(Recorded data)

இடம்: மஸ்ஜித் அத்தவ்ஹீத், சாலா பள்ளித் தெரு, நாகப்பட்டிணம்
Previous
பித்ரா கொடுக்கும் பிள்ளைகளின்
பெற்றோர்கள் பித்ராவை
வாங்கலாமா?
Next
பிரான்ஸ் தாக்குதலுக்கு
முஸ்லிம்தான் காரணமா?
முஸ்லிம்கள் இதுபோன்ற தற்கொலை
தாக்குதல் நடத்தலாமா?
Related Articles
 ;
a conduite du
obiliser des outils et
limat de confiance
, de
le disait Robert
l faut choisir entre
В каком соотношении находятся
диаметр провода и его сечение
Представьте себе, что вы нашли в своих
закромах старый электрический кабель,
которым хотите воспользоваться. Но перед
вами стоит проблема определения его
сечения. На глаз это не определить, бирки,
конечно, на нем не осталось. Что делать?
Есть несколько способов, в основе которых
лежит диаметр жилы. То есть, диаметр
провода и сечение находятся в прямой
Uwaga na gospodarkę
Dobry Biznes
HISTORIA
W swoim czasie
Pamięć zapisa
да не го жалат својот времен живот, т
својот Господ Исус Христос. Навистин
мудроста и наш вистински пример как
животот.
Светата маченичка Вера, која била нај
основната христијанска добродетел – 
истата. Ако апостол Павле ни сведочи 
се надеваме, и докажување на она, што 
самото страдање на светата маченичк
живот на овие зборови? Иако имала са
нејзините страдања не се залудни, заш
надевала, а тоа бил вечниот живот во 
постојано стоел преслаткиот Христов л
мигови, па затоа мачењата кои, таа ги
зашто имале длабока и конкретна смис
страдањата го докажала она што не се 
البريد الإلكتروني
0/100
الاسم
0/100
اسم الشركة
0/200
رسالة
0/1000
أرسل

Work item:
Retype the records above in full, exactly.

Exercise answer:
இடம்: மஸ்ஜித் அத்தவ்ஹீத், சாலா பள்ளித் தெரு, நாகப்பட்டிணம்
Previous
பித்ரா கொடுக்கும் பிள்ளைகளின்
பெற்றோர்கள் பித்ராவை
வாங்கலாமா?
Next
பிரான்ஸ் தாக்குதலுக்கு
முஸ்லிம்தான் காரணமா?
முஸ்லிம்கள் இதுபோன்ற தற்கொலை
தாக்குதல் நடத்தலாமா?
Related Articles
 ;
a conduite du
obiliser des outils et
limat de confiance
, de
le disait Robert
l faut choisir entre
В каком соотношении находятся
диаметр провода и его сечение
Представьте себе, что вы нашли в своих
закромах старый электрический кабель,
которым хотите воспользоваться. Но перед
вами стоит проблема определения его
сечения. На глаз это не определить, бирки,
конечно, на нем не осталось. Что делать?
Есть несколько способов, в основе которых
лежит диаметр жилы. То есть, диаметр
провода и сечение находятся в прямой
Uwaga na gospodarkę
Dobry Biznes
HISTORIA
W swoim czasie
Pamięć zapisa
да не го жалат својот времен живот, т
својот Господ Исус Христос. Навистин
мудроста и наш вистински пример как
животот.
Светата маченичка Вера, која била нај
основната христијанска добродетел – 
истата. Ако апостол Павле ни сведочи 
се надеваме, и докажување на она, што 
самото страдање на светата маченичк
живот на овие зборови? Иако имала са
нејзините страдања не се залудни, заш
надевала, а тоа бил вечниот живот во 
постојано стоел преслаткиот Христов л
мигови, па затоа мачењата кои, таа ги
зашто имале длабока и конкретна смис
страдањата го докажала она што не се 
البريد الإلكتروني
0/100
الاسم
0/100
اسم الشركة
0/200
رسالة
0/1000
أرسل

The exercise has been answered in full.